“Alfredino”. Se la memoria è in un brivido

di Antonio Errico

Era una tempesta di calura umida, untuosa, quella sera di giugno di quarant’anni fa, e c’era un’ansia e poi c’era una paura che quella storia finisse come non poteva finire: come non doveva finire. La foto di un bambino con il sorriso grande quanto l’orizzonte che s’immaginava  alle sue spalle, andava e veniva dallo schermo del televisore. Ventuno milioni di persone avevano lo sguardo affondato in quello schermo. Forse ognuno pregava a modo suo. Ognuno sperava a modo suo. C’era un bambino incastrato in un pozzo a trentasei mesi di profondità. Aveva sei anni. Si chiamava Alfredino.  L’incidente di Vermicino era la notizia di chiusura del telegiornale delle 13.30 dell’undici di giugno.  Durante il servizio qualcuno disse che il bambino stava per essere salvato. Allora Emilio Fede, che dirigeva il tg, decise di andare avanti. La diretta durò per tre giorni. Quello che è accaduto dopo lo sanno tutti. Lo sanno tutti coloro che allora c’erano e lo sanno anche coloro che allora non c’erano. Perché la storia di Alfredino Rampi è memoria collettiva. E’ un simbolo delle tragedie del moderno. La rappresentazione di un dolore privato che si trasforma in dolore di tutti, in passione, sentimento, emozione di tutti.

Tante cose sono accadute nei quarant’anni che sono passati. Tragedie come quella di Alfredino. Ma molte di esse le abbiamo dimenticate proprio per il fatto che non sono diventate memoria collettiva, non si sono trasformate in simbolo e rappresentazione che si ripropongono attraverso la narrazione.

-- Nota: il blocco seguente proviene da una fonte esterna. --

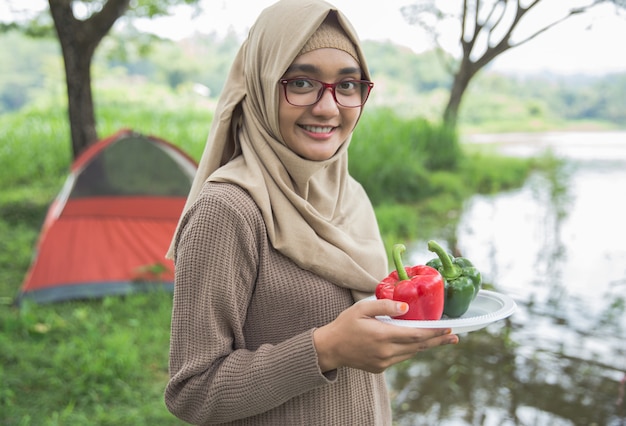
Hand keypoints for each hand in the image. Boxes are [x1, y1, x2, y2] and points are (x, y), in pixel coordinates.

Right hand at [313, 298, 458, 373]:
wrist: (330, 347)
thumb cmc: (345, 323)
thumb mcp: (362, 308)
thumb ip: (384, 306)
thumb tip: (406, 308)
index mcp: (382, 335)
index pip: (415, 335)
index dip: (433, 332)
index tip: (448, 328)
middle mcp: (386, 352)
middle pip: (418, 346)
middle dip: (437, 340)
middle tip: (454, 336)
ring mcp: (383, 362)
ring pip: (411, 353)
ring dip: (425, 345)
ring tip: (440, 339)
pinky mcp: (380, 368)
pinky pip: (400, 357)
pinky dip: (410, 349)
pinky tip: (415, 342)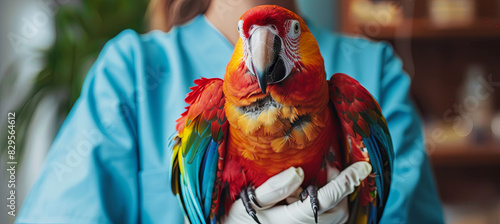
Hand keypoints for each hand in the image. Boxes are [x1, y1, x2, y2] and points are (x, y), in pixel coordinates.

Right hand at [220, 162, 371, 223]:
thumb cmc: (238, 220)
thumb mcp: (249, 200)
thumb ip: (273, 188)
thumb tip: (299, 172)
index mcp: (293, 219)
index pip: (328, 199)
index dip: (347, 181)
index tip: (363, 166)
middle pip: (338, 210)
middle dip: (341, 186)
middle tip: (328, 166)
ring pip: (337, 217)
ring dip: (337, 195)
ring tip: (322, 177)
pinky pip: (330, 221)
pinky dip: (332, 205)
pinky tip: (314, 193)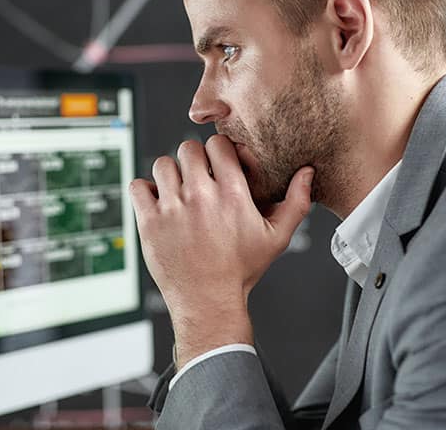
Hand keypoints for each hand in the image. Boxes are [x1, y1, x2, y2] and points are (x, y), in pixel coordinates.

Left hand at [129, 135, 313, 366]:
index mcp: (232, 194)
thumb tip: (307, 173)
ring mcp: (172, 209)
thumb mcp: (276, 238)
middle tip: (197, 178)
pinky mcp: (150, 223)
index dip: (218, 151)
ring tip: (177, 191)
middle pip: (188, 149)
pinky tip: (158, 203)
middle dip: (194, 160)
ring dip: (170, 174)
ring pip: (162, 163)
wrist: (208, 302)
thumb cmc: (240, 271)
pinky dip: (145, 190)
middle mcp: (201, 197)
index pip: (218, 144)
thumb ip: (296, 202)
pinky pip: (138, 186)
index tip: (217, 165)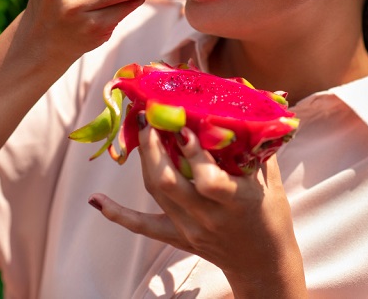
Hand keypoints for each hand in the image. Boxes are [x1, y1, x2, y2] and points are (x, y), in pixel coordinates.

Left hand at [89, 126, 306, 297]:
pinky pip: (143, 226)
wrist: (262, 262)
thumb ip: (254, 147)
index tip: (181, 126)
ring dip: (144, 160)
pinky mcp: (177, 236)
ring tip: (142, 131)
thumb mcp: (270, 181)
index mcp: (236, 203)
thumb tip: (241, 106)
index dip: (193, 154)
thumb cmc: (270, 214)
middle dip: (155, 148)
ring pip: (157, 193)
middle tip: (150, 119)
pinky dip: (118, 213)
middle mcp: (209, 218)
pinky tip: (96, 199)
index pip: (208, 180)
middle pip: (170, 184)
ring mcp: (189, 229)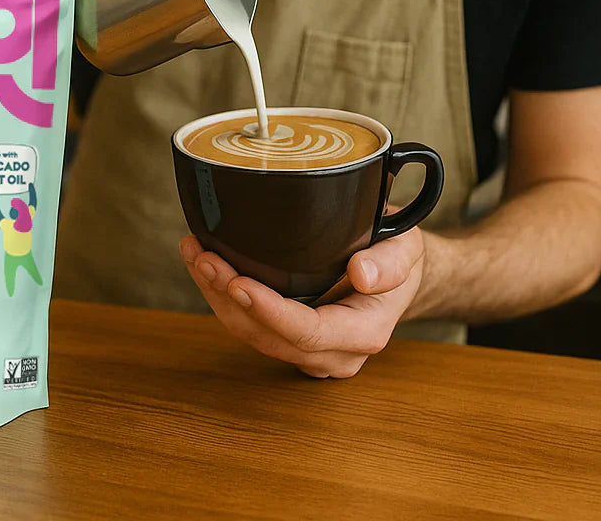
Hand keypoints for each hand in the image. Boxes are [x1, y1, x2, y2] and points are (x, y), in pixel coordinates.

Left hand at [179, 228, 425, 377]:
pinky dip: (222, 295)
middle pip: (268, 336)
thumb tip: (361, 275)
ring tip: (194, 252)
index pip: (307, 332)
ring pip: (251, 334)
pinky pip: (249, 325)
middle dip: (228, 297)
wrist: (396, 272)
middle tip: (202, 256)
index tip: (237, 283)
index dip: (269, 311)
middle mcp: (333, 352)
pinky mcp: (287, 337)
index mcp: (363, 333)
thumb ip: (390, 263)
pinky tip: (203, 264)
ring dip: (216, 296)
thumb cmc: (398, 256)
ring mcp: (307, 351)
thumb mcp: (406, 248)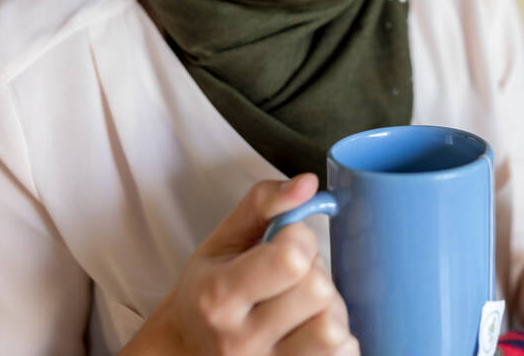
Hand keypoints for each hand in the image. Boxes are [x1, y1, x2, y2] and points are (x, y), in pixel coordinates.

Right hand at [123, 174, 358, 355]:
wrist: (186, 349)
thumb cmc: (210, 288)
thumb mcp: (224, 238)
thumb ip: (264, 202)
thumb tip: (308, 184)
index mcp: (219, 296)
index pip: (291, 258)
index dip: (300, 238)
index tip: (284, 241)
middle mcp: (240, 341)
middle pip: (318, 291)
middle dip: (315, 272)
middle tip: (292, 276)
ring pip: (334, 330)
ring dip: (330, 308)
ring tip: (305, 304)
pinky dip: (338, 338)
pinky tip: (311, 328)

Probabilmente la trasformazione in simbolo e rappresentazione è stata determinata proprio dalla narrazione di quella diretta di tre giorni, dal coinvolgimento  emotivo che si alimentava con l’alternarsi delle fasi, l’accendersi improvviso e l’improvviso spegnersi delle speranze, dalla tensione, dalla presenza di un personaggio come Sandro Pertini, lì, ai bordi del pozzo.